In our daily programming, there will always be some repetitive work, more or less. There are tons of ways to solve these things. We could save code snippets, write separate class to unify the logic, change design patterns, write code generators. Adding a facility to the language should be the last thing considered. If one has many years of programming, he already has the knowledge of many different ways to solve(or circumvent) these problems. If a programming pattern emerges several times, should we choose to make these patterns (which others may not write or prefer) into syntactic sugars within the language first? I'd say some programmers (include me and my colleagues) prefer simple and easy-to-understand grammars and code, and copy-and-paste is not always a bad thing, as long as the compiler would give us a warning or error if we make a mistake. That's it.

4 Likes

That's why this is a pitch.

1 Like

I understand. Maybe the content of this post could be placed under using-swift sub forum, I think.

Does that mean we should rollback SE-0036? I don't think we can pretend enum cases are equivalent to static variables and functions while simultaneously requiring a leading dot that variables and functions don't require, can we?

3 Likes

We should not roll that back. (In my opinion, of course.)

1 Like

How would this actually play with this accepted behavior: https://github.com/apple/swift-evolution/blob/master/proposals/0155-normalize-enum-case-representation.md#alternative-payload-less-case-declaration

Would it mean that this is also not valid, or are reevaluating this now?

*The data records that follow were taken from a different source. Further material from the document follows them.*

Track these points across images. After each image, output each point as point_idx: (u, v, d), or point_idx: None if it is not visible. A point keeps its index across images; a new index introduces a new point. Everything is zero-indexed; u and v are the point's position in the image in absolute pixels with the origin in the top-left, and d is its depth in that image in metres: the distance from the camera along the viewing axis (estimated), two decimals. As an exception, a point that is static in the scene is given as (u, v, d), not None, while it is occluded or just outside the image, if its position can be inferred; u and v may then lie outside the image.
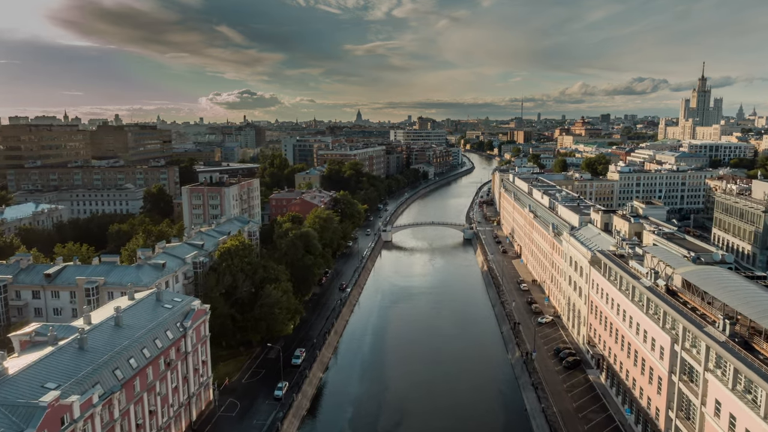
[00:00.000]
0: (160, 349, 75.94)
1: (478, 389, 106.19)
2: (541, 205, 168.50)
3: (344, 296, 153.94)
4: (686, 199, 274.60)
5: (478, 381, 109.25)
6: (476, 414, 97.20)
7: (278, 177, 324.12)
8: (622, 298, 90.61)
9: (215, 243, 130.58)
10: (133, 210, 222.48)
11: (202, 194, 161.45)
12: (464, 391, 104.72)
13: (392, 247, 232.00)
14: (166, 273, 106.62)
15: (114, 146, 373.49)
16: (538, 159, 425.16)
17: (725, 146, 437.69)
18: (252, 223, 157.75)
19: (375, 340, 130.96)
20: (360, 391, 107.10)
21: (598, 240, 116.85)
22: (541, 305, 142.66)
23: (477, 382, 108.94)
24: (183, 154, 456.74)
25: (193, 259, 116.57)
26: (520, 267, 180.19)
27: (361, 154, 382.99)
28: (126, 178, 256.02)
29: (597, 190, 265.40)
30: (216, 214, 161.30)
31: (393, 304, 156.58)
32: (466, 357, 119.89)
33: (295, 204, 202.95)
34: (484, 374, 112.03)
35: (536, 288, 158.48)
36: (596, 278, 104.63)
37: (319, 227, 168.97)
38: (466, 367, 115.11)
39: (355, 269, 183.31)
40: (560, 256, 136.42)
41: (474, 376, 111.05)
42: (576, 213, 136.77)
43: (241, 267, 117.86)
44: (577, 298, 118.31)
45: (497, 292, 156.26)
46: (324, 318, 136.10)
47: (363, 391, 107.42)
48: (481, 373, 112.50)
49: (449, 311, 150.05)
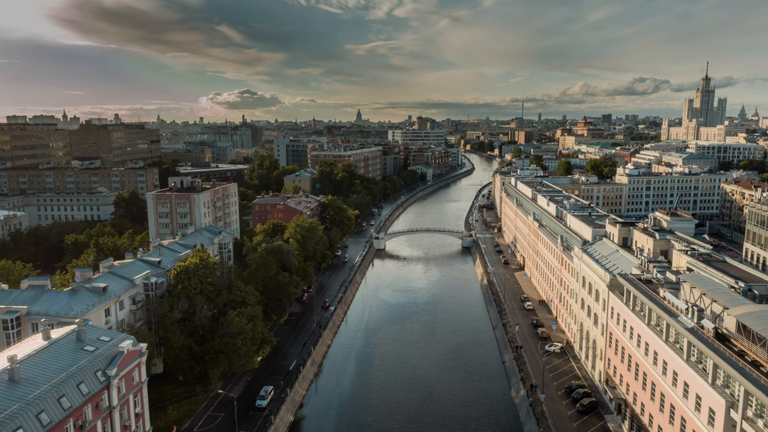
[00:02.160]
0: (67, 411, 59.20)
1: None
2: (547, 214, 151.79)
3: (327, 316, 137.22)
4: (700, 204, 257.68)
5: (475, 429, 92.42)
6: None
7: (267, 179, 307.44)
8: (652, 337, 73.90)
9: (175, 259, 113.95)
10: (105, 216, 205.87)
11: (169, 201, 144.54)
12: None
13: (385, 255, 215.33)
14: (107, 299, 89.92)
15: (97, 146, 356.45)
16: (540, 160, 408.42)
17: (734, 147, 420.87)
18: (224, 234, 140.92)
19: (358, 372, 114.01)
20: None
21: (616, 259, 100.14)
22: (548, 329, 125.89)
23: (474, 430, 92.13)
24: (171, 155, 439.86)
25: (145, 279, 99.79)
26: (523, 281, 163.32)
27: (355, 155, 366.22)
28: (101, 181, 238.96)
29: (604, 195, 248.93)
30: (185, 223, 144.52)
31: (381, 326, 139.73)
32: (463, 397, 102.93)
33: (278, 210, 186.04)
34: (484, 420, 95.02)
35: (542, 307, 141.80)
36: (617, 306, 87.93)
37: (300, 237, 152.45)
38: (462, 412, 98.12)
39: (343, 282, 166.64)
40: (570, 274, 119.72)
41: (470, 423, 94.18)
42: (588, 224, 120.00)
43: (201, 289, 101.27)
44: (592, 326, 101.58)
45: (498, 311, 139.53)
46: (301, 344, 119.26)
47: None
48: (480, 419, 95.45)
49: (444, 334, 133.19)
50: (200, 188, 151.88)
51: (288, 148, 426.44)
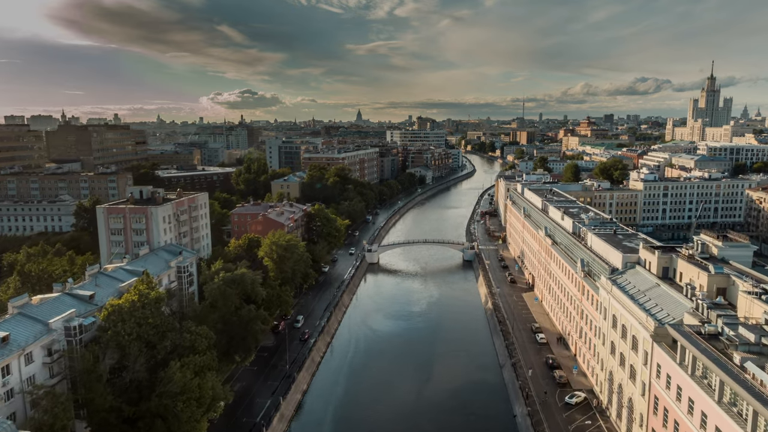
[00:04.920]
0: None
1: None
2: (562, 229, 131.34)
3: (305, 352, 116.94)
4: (721, 212, 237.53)
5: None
6: None
7: (254, 184, 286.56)
8: (725, 420, 53.60)
9: (115, 291, 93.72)
10: (68, 228, 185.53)
11: (123, 216, 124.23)
12: None
13: (378, 270, 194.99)
14: (7, 353, 69.70)
15: (77, 148, 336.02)
16: (545, 163, 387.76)
17: (746, 149, 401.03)
18: (186, 255, 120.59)
19: (336, 430, 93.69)
20: None
21: (657, 296, 79.71)
22: (567, 372, 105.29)
23: None
24: (158, 157, 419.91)
25: (67, 322, 79.49)
26: (534, 307, 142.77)
27: (350, 158, 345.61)
28: (68, 188, 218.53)
29: (618, 202, 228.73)
30: (142, 241, 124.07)
31: (369, 364, 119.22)
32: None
33: (257, 223, 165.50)
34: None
35: (558, 341, 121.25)
36: (666, 365, 67.62)
37: (276, 257, 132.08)
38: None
39: (328, 305, 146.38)
40: (594, 308, 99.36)
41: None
42: (615, 247, 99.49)
43: (138, 333, 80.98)
44: (627, 380, 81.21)
45: (506, 346, 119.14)
46: (270, 390, 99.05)
47: None
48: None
49: (443, 375, 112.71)
50: (161, 200, 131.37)
51: (281, 150, 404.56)
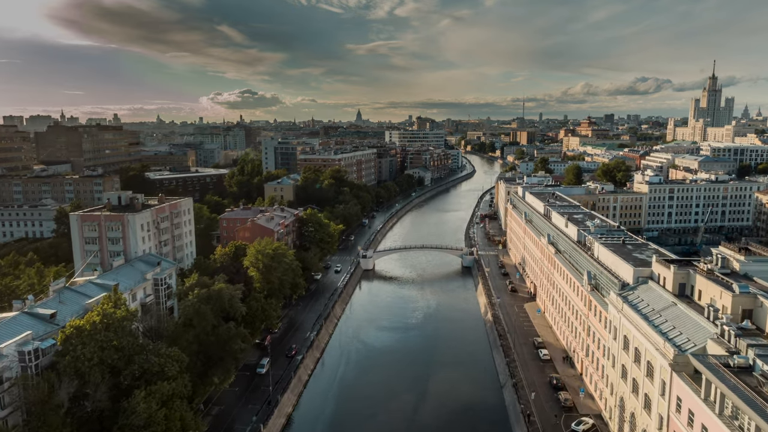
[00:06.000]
0: None
1: None
2: (565, 237, 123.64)
3: (291, 370, 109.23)
4: (729, 215, 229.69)
5: None
6: None
7: (247, 187, 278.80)
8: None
9: (81, 308, 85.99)
10: (49, 234, 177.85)
11: (98, 224, 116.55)
12: None
13: (373, 277, 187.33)
14: (-54, 385, 62.00)
15: (67, 150, 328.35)
16: (546, 164, 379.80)
17: (751, 149, 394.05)
18: (165, 265, 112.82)
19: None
20: None
21: (674, 317, 72.00)
22: (573, 394, 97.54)
23: None
24: (152, 158, 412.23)
25: (20, 346, 71.73)
26: (536, 318, 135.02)
27: (347, 159, 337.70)
28: (52, 191, 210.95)
29: (622, 205, 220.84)
30: (119, 251, 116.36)
31: (359, 382, 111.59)
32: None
33: (245, 229, 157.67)
34: None
35: (562, 357, 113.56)
36: (688, 399, 59.92)
37: (262, 266, 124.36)
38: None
39: (318, 317, 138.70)
40: (603, 325, 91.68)
41: None
42: (625, 259, 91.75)
43: (101, 358, 73.28)
44: (641, 409, 73.48)
45: (507, 362, 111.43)
46: (251, 414, 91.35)
47: None
48: None
49: (438, 397, 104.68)
50: (140, 206, 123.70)
51: (277, 151, 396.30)
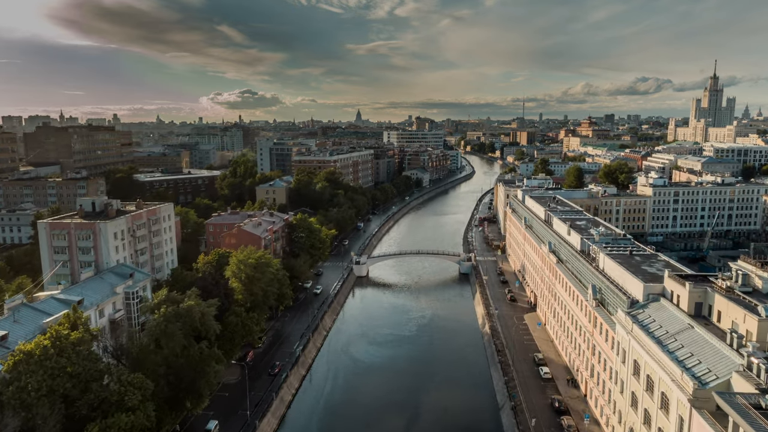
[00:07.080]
0: None
1: None
2: (568, 246, 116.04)
3: (274, 387, 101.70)
4: (735, 219, 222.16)
5: None
6: None
7: (239, 189, 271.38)
8: None
9: (38, 329, 78.44)
10: (27, 240, 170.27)
11: (67, 233, 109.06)
12: None
13: (367, 284, 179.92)
14: None
15: (56, 151, 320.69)
16: (546, 165, 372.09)
17: (754, 150, 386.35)
18: (140, 277, 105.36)
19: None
20: None
21: (690, 342, 64.42)
22: (578, 419, 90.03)
23: None
24: (145, 159, 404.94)
25: (-39, 375, 64.33)
26: (537, 332, 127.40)
27: (342, 160, 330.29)
28: (34, 195, 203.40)
29: (626, 209, 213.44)
30: (90, 261, 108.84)
31: (346, 403, 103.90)
32: None
33: (231, 235, 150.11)
34: None
35: (565, 377, 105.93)
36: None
37: (245, 277, 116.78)
38: None
39: (306, 329, 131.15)
40: (610, 346, 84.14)
41: None
42: (634, 273, 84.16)
43: (51, 386, 65.78)
44: (654, 444, 65.94)
45: (505, 381, 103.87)
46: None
47: None
48: None
49: (431, 421, 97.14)
50: (114, 213, 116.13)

protocol P { static func foo() -> Self }
enum E: P { case foo() } // okay or not?

That exact behavior is what @anandabits and I were both referring to above:

case foo() is invalid in Swift today, so there's no way to construct a case whose type looks like a zero-argument static function. Even when the syntax case foo() was allowed, it was not equivalent to case foo but rather to case foo(()).

I don't think this proposal should change that behavior just to permit a possible protocol conformance to be wedged in a little easier. Allowing case foo() would mean having to use .foo() throughout any references to it or pattern matches involving it, and I don't see any clear benefit (only confusion) from letting users declare explicitly empty function-like cases. Today, the only place where an enum case would be written like .foo() is if all of its associated values were given default values.

2 Likes

I disagree with this. Enum cases already work like static vars and functions, and can be used like that everywhere. Except for protocol conformances. That, to me, came as a real surprise when I first learnt it, and still baffles me as inconsistent and strange.

The proposed change would make the mental model easier IMHO, as it would make the enum story more consistent, with fewer exceptions. It would ease the cognitive burden.